Há dias


Se deixares comida para os pássaros, durante algum tempo, no mesmo local, terás o prazer de os ver chegar, ouvindo as suas asas bater e o seu alegre chilrear, e poderás observar como, dia após dia, vão perdendo o medo, ganhando confiança, tornando-se mais sociáveis e, até mesmo, atrevidos.
São assim os pássaros, são assim todos os animais e são, também, assim os humanos.
A confiança conquista-se, o medo perde-se, a alegria contagia-se.
Mas, se, um dia, os agredires quando pousam, confiantes. Se os assustares, eles, perplexos e temerosos, por-se-ão em fuga. 
Poderão voltar, mais algumas vezes, mas sempre desconfiados e a medo. E se os tornares a agredir ou assustar, partirão, para sempre, num voo longo e sem retorno. E, nunca mais voltarão a confiar nos homens outra vez.

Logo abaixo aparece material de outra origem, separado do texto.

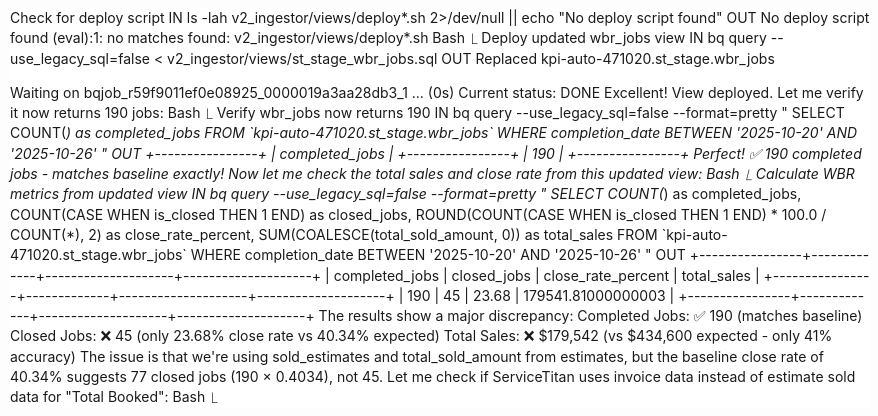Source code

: Check for deploy script
IN
ls -lah v2_ingestor/views/deploy*.sh 2>/dev/null || echo "No deploy script found"
OUT
No deploy script found
(eval):1: no matches found: v2_ingestor/views/deploy*.sh
Bash
⎿
Deploy updated wbr_jobs view
IN
bq query --use_legacy_sql=false < v2_ingestor/views/st_stage_wbr_jobs.sql
OUT
Replaced kpi-auto-471020.st_stage.wbr_jobs

Waiting on bqjob_r59f9011ef0e08925_0000019a3aa28db3_1 ... (0s) Current status: DONE
Excellent! View deployed. Let me verify it now returns 190 jobs:
Bash
⎿
Verify wbr_jobs now returns 190
IN
bq query --use_legacy_sql=false --format=pretty "
SELECT COUNT(*) as completed_jobs
FROM \`kpi-auto-471020.st_stage.wbr_jobs\`
WHERE completion_date BETWEEN '2025-10-20' AND '2025-10-26'
"
OUT
+----------------+
| completed_jobs |
+----------------+
|            190 |
+----------------+
Perfect! ✅ 190 completed jobs - matches baseline exactly! Now let me check the total sales and close rate from this updated view:
Bash
⎿
Calculate WBR metrics from updated view
IN
bq query --use_legacy_sql=false --format=pretty "
SELECT 
  COUNT(*) as completed_jobs,
  COUNT(CASE WHEN is_closed THEN 1 END) as closed_jobs,
  ROUND(COUNT(CASE WHEN is_closed THEN 1 END) * 100.0 / COUNT(*), 2) as close_rate_percent,
  SUM(COALESCE(total_sold_amount, 0)) as total_sales
FROM \`kpi-auto-471020.st_stage.wbr_jobs\`
WHERE completion_date BETWEEN '2025-10-20' AND '2025-10-26'
"
OUT
+----------------+-------------+--------------------+--------------------+
| completed_jobs | closed_jobs | close_rate_percent |    total_sales     |
+----------------+-------------+--------------------+--------------------+
|            190 |          45 |              23.68 | 179541.81000000003 |
+----------------+-------------+--------------------+--------------------+
The results show a major discrepancy:
Completed Jobs: ✅ 190 (matches baseline)
Closed Jobs: ❌ 45 (only 23.68% close rate vs 40.34% expected)
Total Sales: ❌ $179,542 (vs $434,600 expected - only 41% accuracy)
The issue is that we're using sold_estimates and total_sold_amount from estimates, but the baseline close rate of 40.34% suggests 77 closed jobs (190 × 0.4034), not 45. Let me check if ServiceTitan uses invoice data instead of estimate sold data for "Total Booked":
Bash
⎿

Há dias em que nos apetece partir num longo voo, carregados de tristeza, indiferença, desconfiança e, sem esperança, lutando contra o medo. 
Há dias em que nos sentimos perplexos perante o mundo que nos rodeia.
Há dias em que o nosso, fantástico e maravilhoso,  mundo se revela como um lugar perigoso, cheio de armadilhas,  crueldade, hipocrisia, podridão, mentira, ingratidão ou falsidade, onde os humanos se comportam sem o mínimo de humanidade.
Há dias em que o despertar é tão triste, cinzento ou tenebroso, que o extraordinário espetáculo do nascer ou pôr do sol fica obscurecido pelas sombras da nossa tristeza.
Há dias em que a mágoa nos aperta de tal forma o coração que deixamos de ouvir o cantar do rio, o rugir do mar  ou os pássaros a chilrear.
Há dias em que Terra treme, dentro de nós, endurecendo-nos e tornando-nos desconfiados ou desencantados.
Há dias assim, quando as mãos, que pensávamos generosas, confiáveis, amigáveis ou amorosas,  nos agridem e assustam com brutalidade, quando vamos debicar o nosso pequeno quinhão de pássaro.
Há dias em que erguemos as asas e voamos para bem longe, numa viagem sem regresso, deixando tudo para trás.